Where \(p_0\) is our supposed value of \(p\) under the null hypothesis.

If we are constructing a confidence interval for \(p\), the preconditions are slightly different. Here, the normal approximation to the binomial distribution still needs to hold, but it applies to our sample proportion, \(\hat{p}\) rather than \(p_0\). The following conditions must hold:

- \(n \hat{p} \ge 10\)
- \(n(1-\hat{p}) \ge 10\)

Note that this is equivalent to having at least 10 observations corresponding to either value (e.g., at least 10 “yes” and at least 10 “no”).

**Null hypothesis, \(H_0\):** \(p = p_0\)

**Alternative hypothesis, \(H_a\):** \(p \ne/>/< p_0\)

\[ z = \frac{\hat{p} - p_0}{\sqrt{\frac{p_0(1-p_0)}{n}}} \]

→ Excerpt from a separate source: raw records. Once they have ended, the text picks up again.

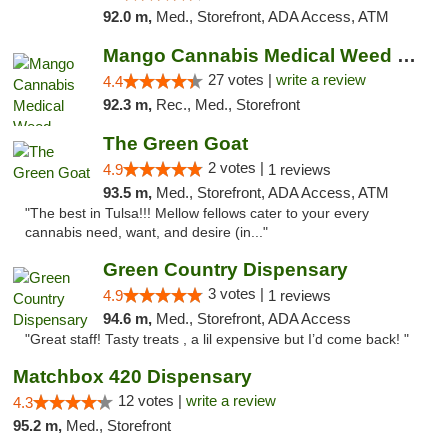
92.0 m,
Med., Storefront, ADA Access, ATM
Mango Cannabis Medical Weed Dispensary Tulsa
27 votes |
write a review
4.4
92.3 m,
Rec., Med., Storefront
The Green Goat
2 votes |
4.9
1 reviews
93.5 m,
Med., Storefront, ADA Access, ATM
"The best in Tulsa!!! Mellow fellows cater to your every
cannabis need, want, and desire (in..."
Green Country Dispensary
3 votes |
4.9
1 reviews
94.6 m,
Med., Storefront, ADA Access
"Great staff! Tasty treats , a lil expensive but I’d come back! "
Matchbox 420 Dispensary
12 votes |
write a review
4.3
95.2 m,
Med., Storefront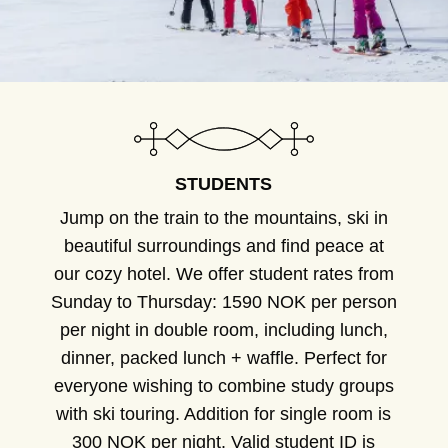
STUDENTS
Jump on the train to the mountains, ski in
beautiful surroundings and find peace at
our cozy hotel. We offer student rates from
Sunday to Thursday: 1590 NOK per person
per night in double room, including lunch,
dinner, packed lunch + waffle. Perfect for
everyone wishing to combine study groups
with ski touring. Addition for single room is
300 NOK per night. Valid student ID is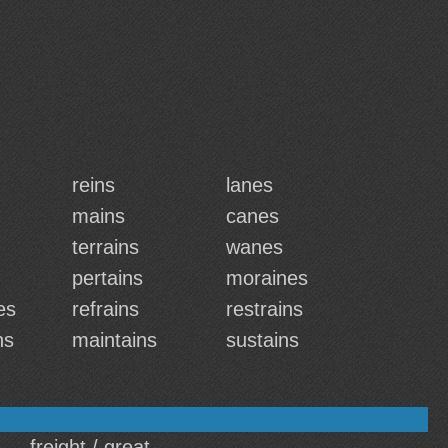
reins
lanes
mains
canes
terrains
wanes
pertains
moraines
es
refrains
restrains
ns
maintains
sustains
freight / great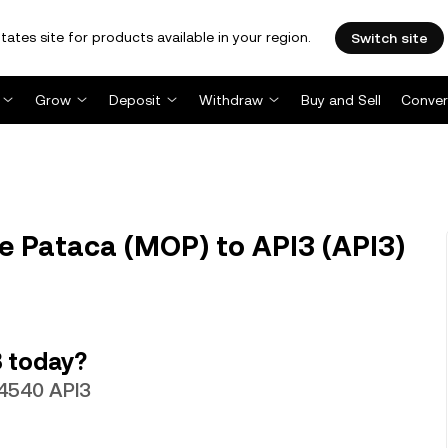
tates site for products available in your region.
Switch site
Grow
Deposit
Withdraw
Buy and Sell
Conver
 Pataca (MOP) to API3 (API3)
 today?
64540 API3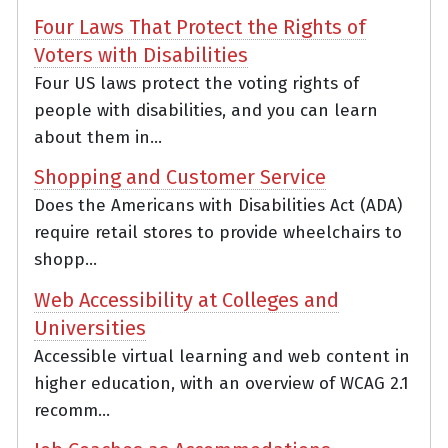
Four Laws That Protect the Rights of
Voters with Disabilities
Four US laws protect the voting rights of
people with disabilities, and you can learn
about them in...
Shopping and Customer Service
Does the Americans with Disabilities Act (ADA)
require retail stores to provide wheelchairs to
shopp...
Web Accessibility at Colleges and
Universities
Accessible virtual learning and web content in
higher education, with an overview of WCAG 2.1
recomm...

Where Z is a standard normal random variable,

- For \(H_a : p < p_0\): \(p = P(Z \le z)\)
- For \(H_a : p > p_0\): \(p = P(Z \ge z)\)
- For \(H_a : p \ne p_0\): \(p = 2P(Z \le -|z|)\)

- For \(H_a : p < p_0\):
`p = stats.norm.cdf(z)`

- For \(H_a : p > p_0\):
`p = 1 - stats.norm.cdf(z)`

- For \(H_a : p \ne p_0\):
`p = 2 * stats.norm.cdf(-abs(z))`

\[ \text{C% confidence interval} = \hat{p} \pm z^\star \sqrt{\frac{\hat{p}(1-\hat{p})}{n}}\\ \text{choose } z^\star \text{ s.t. area on standard normal distribution from }(-z^\star,z^\star)\text{ = C} \]

See the preconditions for the confidence interval.

\[ n = (\frac{z^\star}{m^\star})^2 p^\star (1-p^\star) \]

\(p^\star\) is an “educated guess” about the value of \(p\). If you have access to a sample proportion, \(\hat{p}\), set \(p^\star=\hat{p}\). Otherwise, a *conservative approach* is to set \(p^\star = 0.5\).

If you want to compare proportions across two independent populations, a two-sample z-test for proportions is appropriate.

A one-sample z-test for proportions conducted at confidence level \(\alpha\) will reject the null hypothesis if and only if the value corresponding to the null hypothesis, \(p_0\), is completely outside of the \(C = 1-\alpha\) confidence interval for the true proportion.

Neither the z-test nor the confidence interval use the standard deviation of the sample proportion, \(\sigma_{\hat{p}}\).

- The hypothesis test uses the standard deviation of the sample proportion under the null hypothesis, \(\sigma^{H_0}_{\hat{p}}\).
- The confidence interval uses the standard error of the sample proportion, \(SE_{\hat{p}}\).